# Day 46

I've heard announcers talking about teams that lead at halftime and then end up losing the game and how many times a team has done this in 2022. So, I want to see which teams lead at halftime but fail to win and the teams that trail at halftime and manage to win. 

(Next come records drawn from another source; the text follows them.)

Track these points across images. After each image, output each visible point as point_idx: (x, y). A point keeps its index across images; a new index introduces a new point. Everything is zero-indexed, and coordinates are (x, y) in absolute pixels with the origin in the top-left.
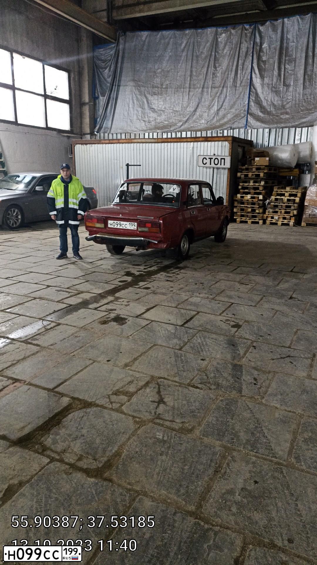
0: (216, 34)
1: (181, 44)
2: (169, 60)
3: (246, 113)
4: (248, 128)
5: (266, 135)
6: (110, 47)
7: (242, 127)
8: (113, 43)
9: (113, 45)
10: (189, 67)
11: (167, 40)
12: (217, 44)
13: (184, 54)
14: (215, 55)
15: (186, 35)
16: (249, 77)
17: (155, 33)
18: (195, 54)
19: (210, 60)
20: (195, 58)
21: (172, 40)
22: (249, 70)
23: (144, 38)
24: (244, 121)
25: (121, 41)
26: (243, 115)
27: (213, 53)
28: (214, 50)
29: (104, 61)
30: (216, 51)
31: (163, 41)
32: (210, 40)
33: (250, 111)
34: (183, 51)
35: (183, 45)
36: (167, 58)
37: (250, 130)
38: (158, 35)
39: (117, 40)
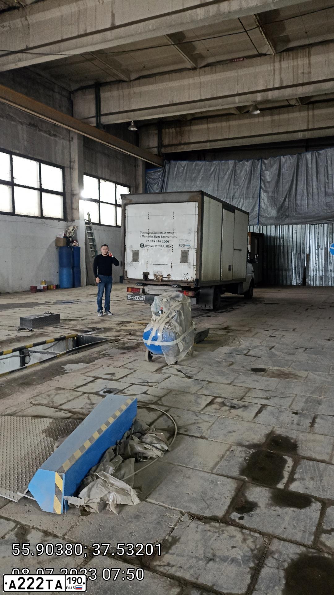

I'll solve this question by mainly using SQL.

In [1]:
import pandas as pd
import numpy as np
import sqlite3
import matplotlib.pyplot as plt
import seaborn as sns

sns.set_palette('deep')

# Create database connection
conn = sqlite3.connect('../../data/db/database.db')

## Query the Data

In [2]:
query = """
WITH data AS (
    -- Get the score at the end of each quarter
    SELECT
        game_id,
        season,
        week,
        home_team,
        away_team,
        total_home_score,
        total_away_score,
        away_score,
        home_score,
        desc
    FROM pbp
    WHERE season = 2022
        -- AND week = 1
        -- AND game_id = '2022_01_BAL_NYJ'
        AND desc IN ('END QUARTER 1', 'END QUARTER 2', 'END QUARTER 3', 'END GAME')
), 
-- Stack the dataset to make it earier to work with
stacked AS (
    WITH home_team AS (
        SELECT 
            game_id,
            season,
            week,
            home_team AS team,
            total_home_score AS total_score,
            total_away_score AS total_opp_score,
            home_score AS score,
            away_score AS opp_score,
            desc,
            ROW_NUMBER() OVER(PARTITION BY game_id, home_team) AS quarter
        FROM data
    ), away_team AS (
        SELECT 
            game_id,
            season,
            week,
            away_team AS team,
            total_away_score AS total_score,
            total_home_score AS total_opp_score,
            away_score AS score,
            home_score AS opp_score,
            desc,
            ROW_NUMBER() OVER(PARTITION BY game_id, away_team) AS quarter
        FROM data
    )
    SELECT *
    FROM home_team
    UNION
    SELECT *
    FROM away_team
    ORDER BY game_id, team, quarter
)
SELECT
    *,
    /*
    Get the amount of points scored in the quarter
    If the result is NULL from the LAG function,
    COALESCE() will return the total_score value for the quarter
    */
    COALESCE(total_score - LAG(total_score, 1) OVER(PARTITION BY game_id, team ORDER BY quarter), total_score) AS points_scored
FROM stacked
ORDER BY game_id, team
"""

df = pd.read_sql(query, conn)
df.head(10)

Unnamed: 0,game_id,season,week,team,total_score,total_opp_score,score,opp_score,desc,quarter,points_scored
0,2022_01_BAL_NYJ,2022,1,BAL,3.0,0.0,24,9,END QUARTER 1,1,3.0
1,2022_01_BAL_NYJ,2022,1,BAL,10.0,3.0,24,9,END QUARTER 2,2,7.0
2,2022_01_BAL_NYJ,2022,1,BAL,24.0,3.0,24,9,END QUARTER 3,3,14.0
3,2022_01_BAL_NYJ,2022,1,BAL,24.0,9.0,24,9,END GAME,4,0.0
4,2022_01_BAL_NYJ,2022,1,NYJ,0.0,3.0,9,24,END QUARTER 1,1,0.0
5,2022_01_BAL_NYJ,2022,1,NYJ,3.0,10.0,9,24,END QUARTER 2,2,3.0
6,2022_01_BAL_NYJ,2022,1,NYJ,3.0,24.0,9,24,END QUARTER 3,3,0.0
7,2022_01_BAL_NYJ,2022,1,NYJ,9.0,24.0,9,24,END GAME,4,6.0
8,2022_01_BUF_LA,2022,1,BUF,7.0,0.0,31,10,END QUARTER 1,1,7.0
9,2022_01_BUF_LA,2022,1,BUF,10.0,10.0,31,10,END QUARTER 2,2,3.0


This query produces a table at the game, team, quarter level. From here I can aggregate aggregate by quarter or by half. I'll need to create a flag that tells me if a team is winning at half time and if team won game.